Aussi, avec la diminution du chômage et avec la croissance des qualifications, la discussion sur l’avenir du travail devrait évoluer de « les robots vont prendre notre travail et nous n’aurons pas assez d’emplois » à « nous avons besoin d’emplois de qualité, utilisons la technologie pour les améliorer ».
Pour améliorer les conditions de travail et produire de bons emplois, nous pourrions aussi démystifier l’automatisation et la robotisation. Une multitudes des tâches confiées aux humains ne présentent que peu d’intérêt, sont pénibles et voire, sont dangereuses du point de vue ergonomique. Cependant la vue générale est que les machines et les systèmes automatiques détruisent de l’emploi ou qu’ils sont inapplicables car trop spécialisés.
Le concept de jidoka, utilisé par Toyota, peut venir à la rescousse : l’automatisation avec une touche humaine. L’idée est d’automatiser pour aider l’humain pas le remplacer : compenser ses faiblesses et renforcer ses points forts.
Le principe est que la technologie, l’automatisation, quelle qu’elle soit, est là pour servir le travailleur, pour travailler pour l’homme, et non pour que l’homme travaille pour elle. Ces technologies prennent en charge les tâches pénibles qui n’ont que peu d’intérêt pour les humains ou pour lesquelles l’humain est mal adapté, par exemple la détection de défaut, ou la répétition de gestes simples et rébarbatifs.

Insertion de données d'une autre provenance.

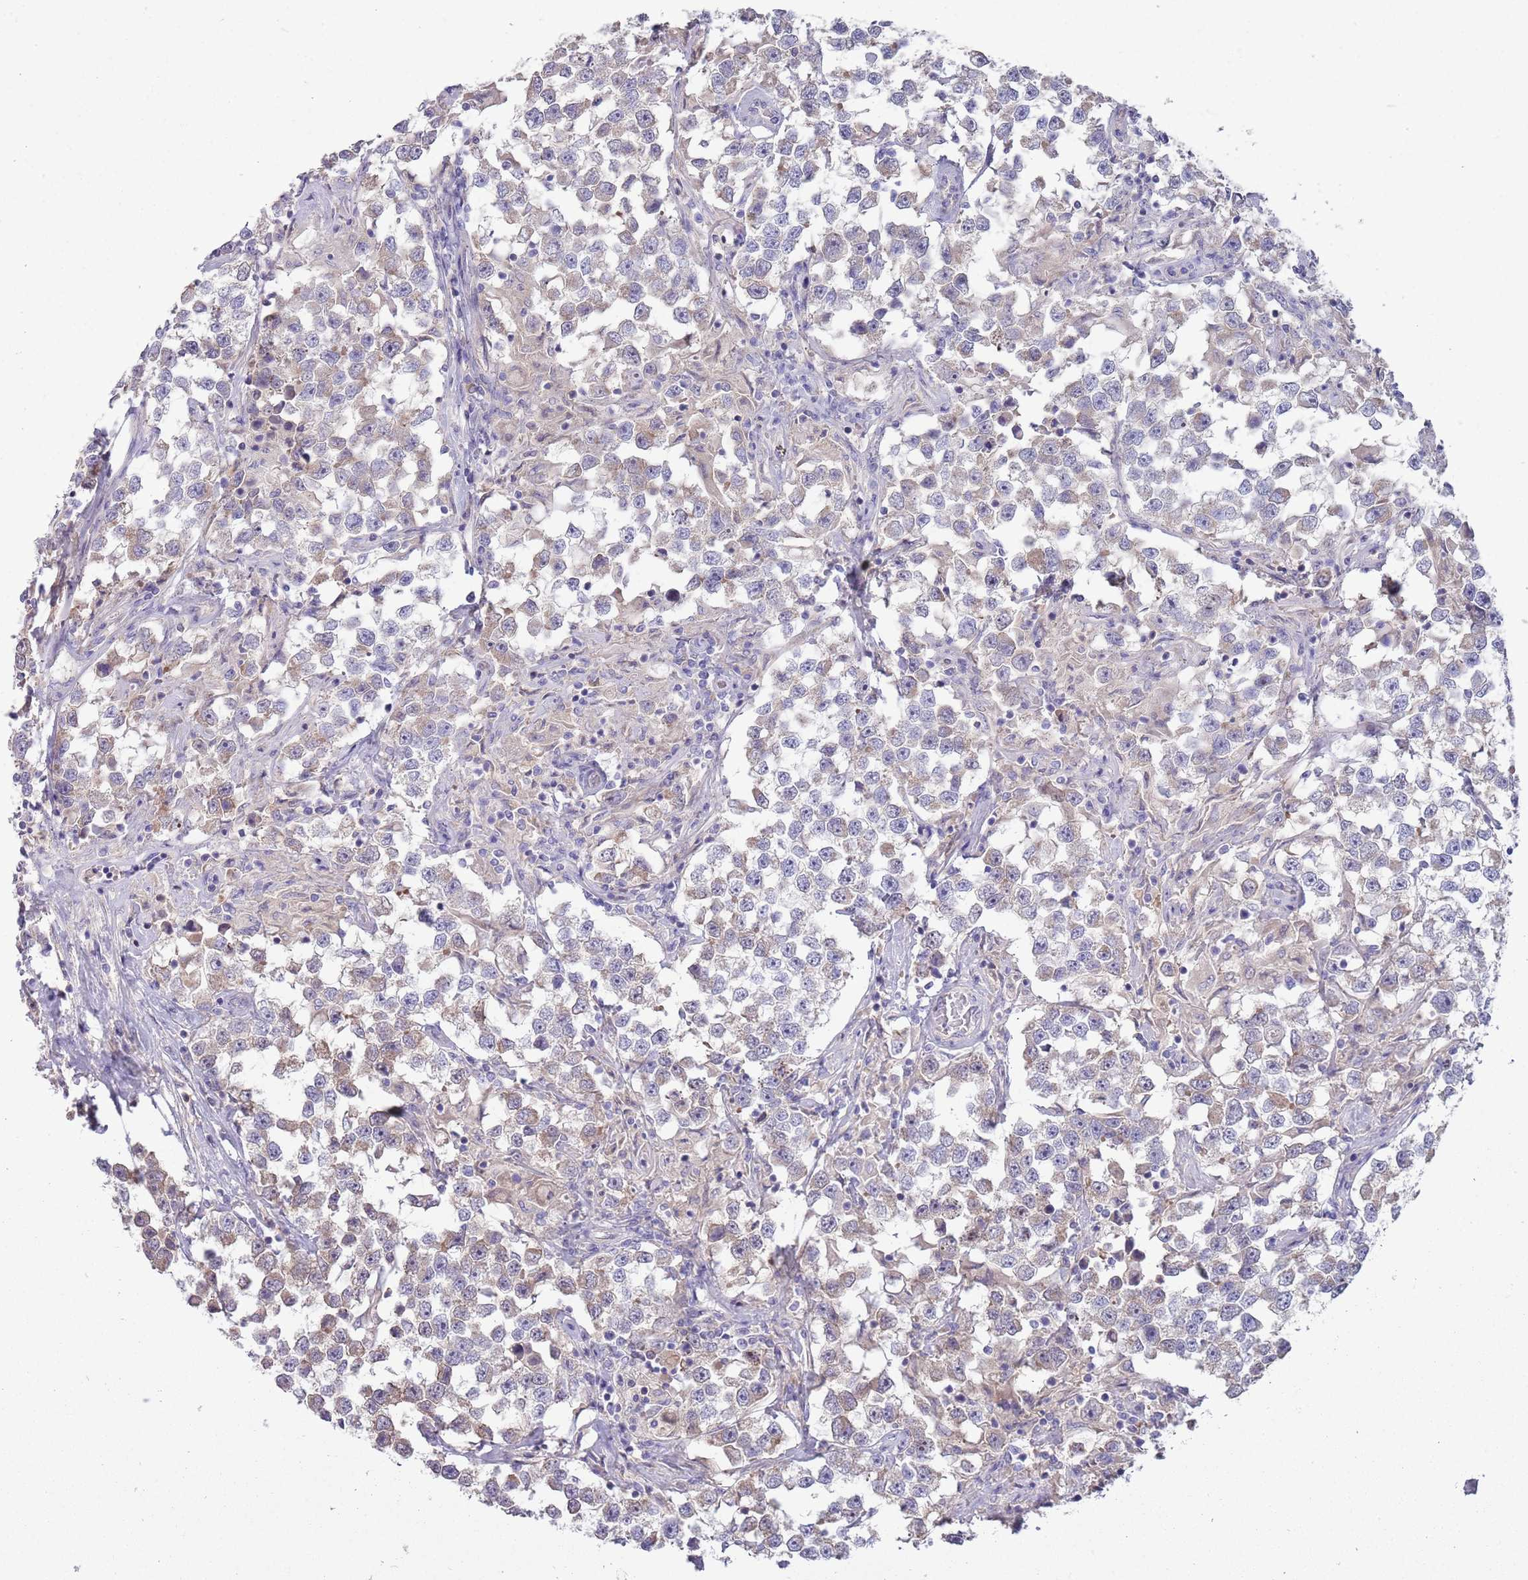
{"staining": {"intensity": "negative", "quantity": "none", "location": "none"}, "tissue": "testis cancer", "cell_type": "Tumor cells", "image_type": "cancer", "snomed": [{"axis": "morphology", "description": "Seminoma, NOS"}, {"axis": "topography", "description": "Testis"}], "caption": "Tumor cells show no significant protein positivity in testis cancer.", "gene": "CABYR", "patient": {"sex": "male", "age": 46}}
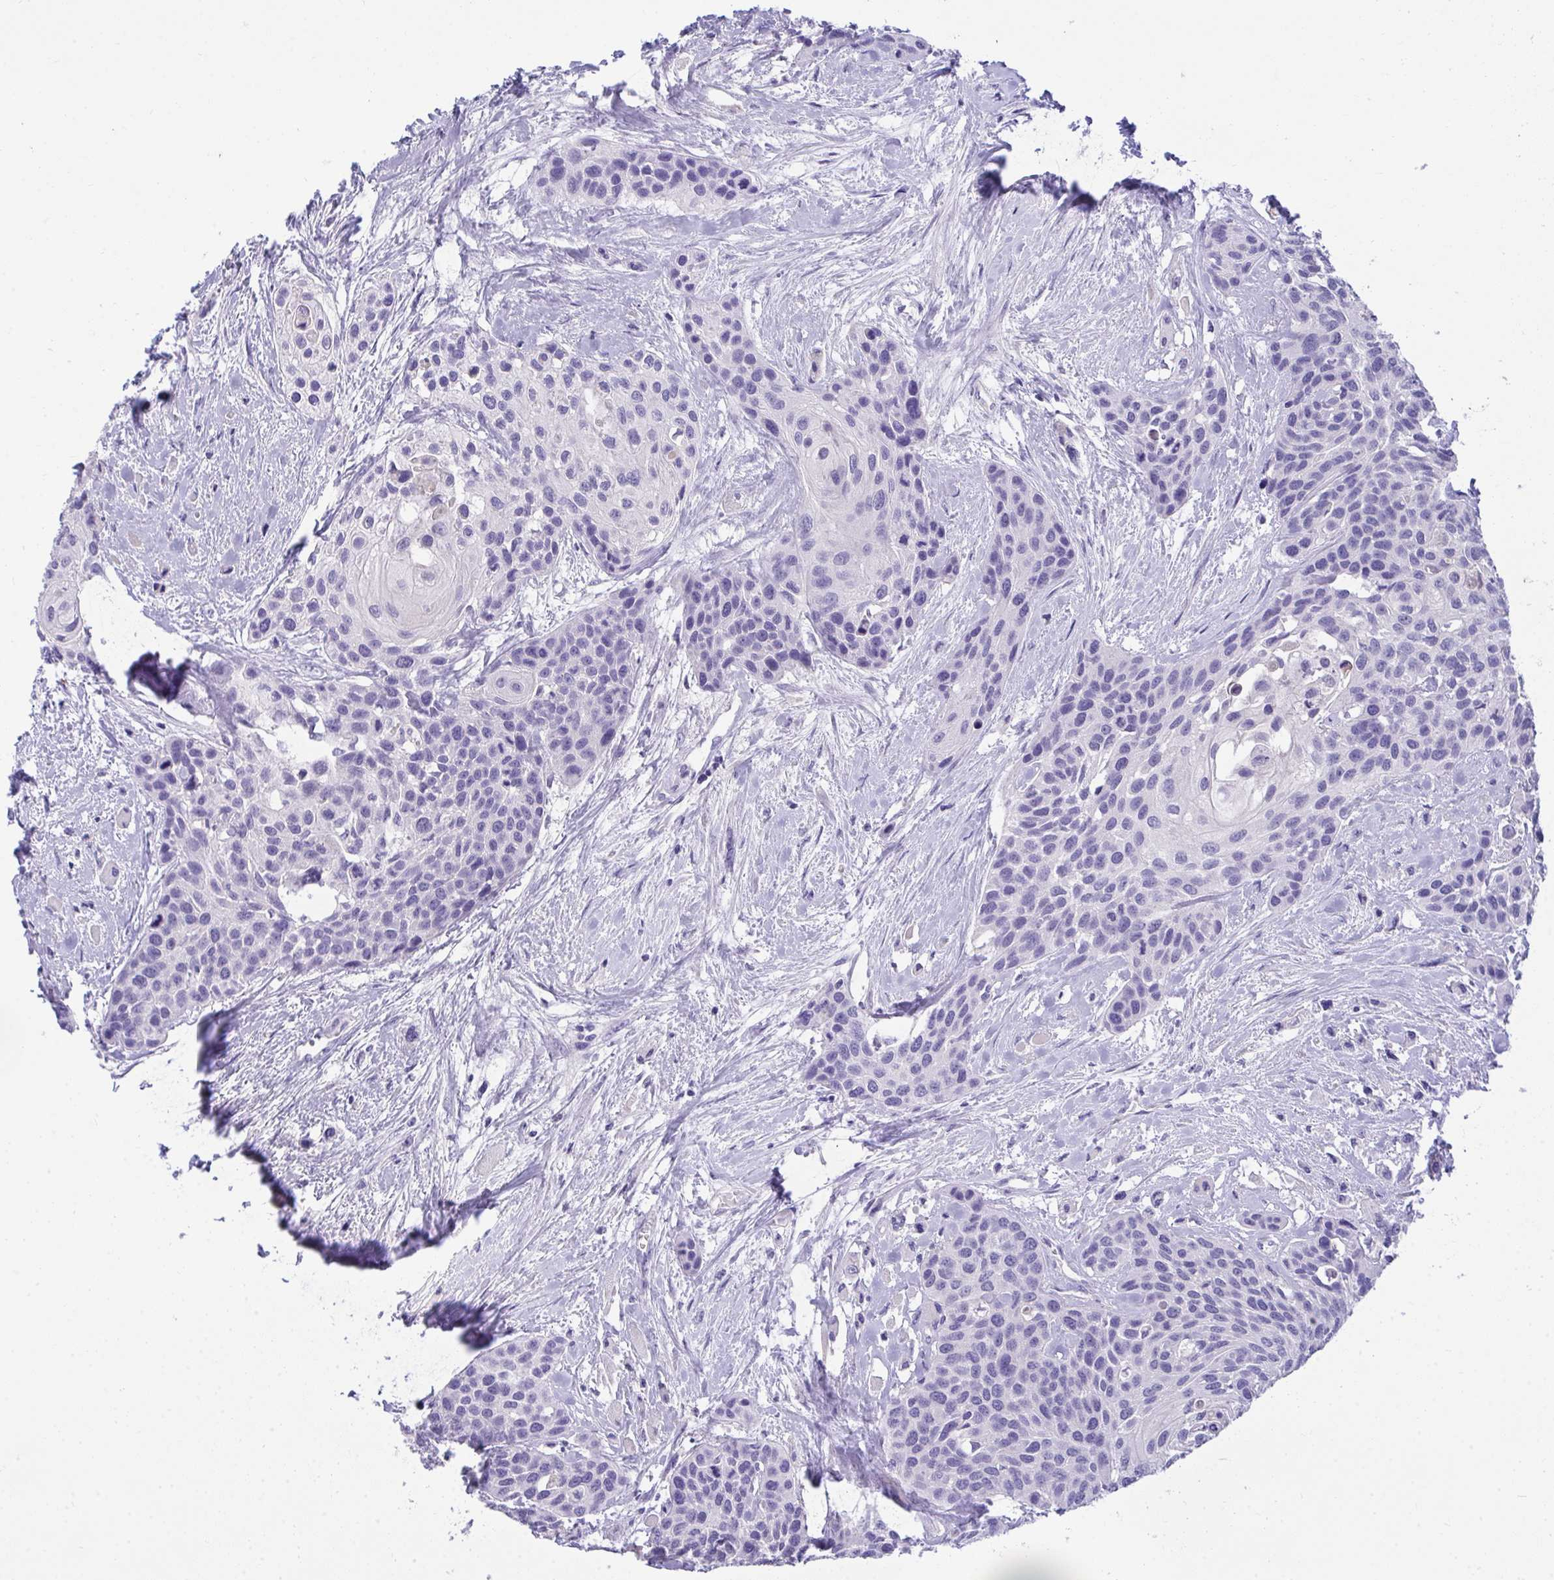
{"staining": {"intensity": "negative", "quantity": "none", "location": "none"}, "tissue": "head and neck cancer", "cell_type": "Tumor cells", "image_type": "cancer", "snomed": [{"axis": "morphology", "description": "Squamous cell carcinoma, NOS"}, {"axis": "topography", "description": "Head-Neck"}], "caption": "Immunohistochemistry of head and neck squamous cell carcinoma exhibits no expression in tumor cells.", "gene": "TMCO5A", "patient": {"sex": "female", "age": 50}}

Ces automates avec une touche humaine, doivent être étudiés et développées pour compléter les talents naturels de l’homme, comme :
- résoudre des problèmes,
- libérer la créativité,
- faire preuve d’empathie envers les clients,
- fournir un service attentionné à la clientèle.
Non seulement les humains sont meilleurs que les machines pour faire cela, mais ils tirent un sentiment d’accomplissement personnel de ce type de travail.